Dataset excerpts Start Marker

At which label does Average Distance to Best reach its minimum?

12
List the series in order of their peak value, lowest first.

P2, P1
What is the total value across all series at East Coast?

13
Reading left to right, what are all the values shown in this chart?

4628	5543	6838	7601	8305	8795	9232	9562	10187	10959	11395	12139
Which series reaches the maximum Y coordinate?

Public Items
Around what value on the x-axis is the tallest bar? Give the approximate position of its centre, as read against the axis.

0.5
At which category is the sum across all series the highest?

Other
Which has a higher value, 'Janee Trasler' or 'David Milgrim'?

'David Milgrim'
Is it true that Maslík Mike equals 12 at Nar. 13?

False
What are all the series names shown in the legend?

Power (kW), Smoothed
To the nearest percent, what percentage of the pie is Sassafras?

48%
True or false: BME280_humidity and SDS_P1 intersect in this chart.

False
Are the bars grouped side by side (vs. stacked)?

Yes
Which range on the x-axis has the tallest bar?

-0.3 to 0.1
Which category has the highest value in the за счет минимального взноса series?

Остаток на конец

Dataset excerpts End Marker

Lay out every line of the entries above as a numbered list, leaving out the blank lines.

1. At which label does Average Distance to Best reach its minimum?
2. 12
3. List the series in order of their peak value, lowest first.
4. P2, P1
5. What is the total value across all series at East Coast?
6. 13
7. Reading left to right, what are all the values shown in this chart?
8. 4628	5543	6838	7601	8305	8795	9232	9562	10187	10959	11395	12139
9. Which series reaches the maximum Y coordinate?
10. Public Items
11. Around what value on the x-axis is the tallest bar? Give the approximate position of its centre, as read against the axis.
12. 0.5
13. At which category is the sum across all series the highest?
14. Other
15. Which has a higher value, 'Janee Trasler' or 'David Milgrim'?
16. 'David Milgrim'
17. Is it true that Maslík Mike equals 12 at Nar. 13?
18. False
19. What are all the series names shown in the legend?
20. Power (kW), Smoothed
21. To the nearest percent, what percentage of the pie is Sassafras?
22. 48%
23. True or false: BME280_humidity and SDS_P1 intersect in this chart.
24. False
25. Are the bars grouped side by side (vs. stacked)?
26. Yes
27. Which range on the x-axis has the tallest bar?
28. -0.3 to 0.1
29. Which category has the highest value in the за счет минимального взноса series?
30. Остаток на конец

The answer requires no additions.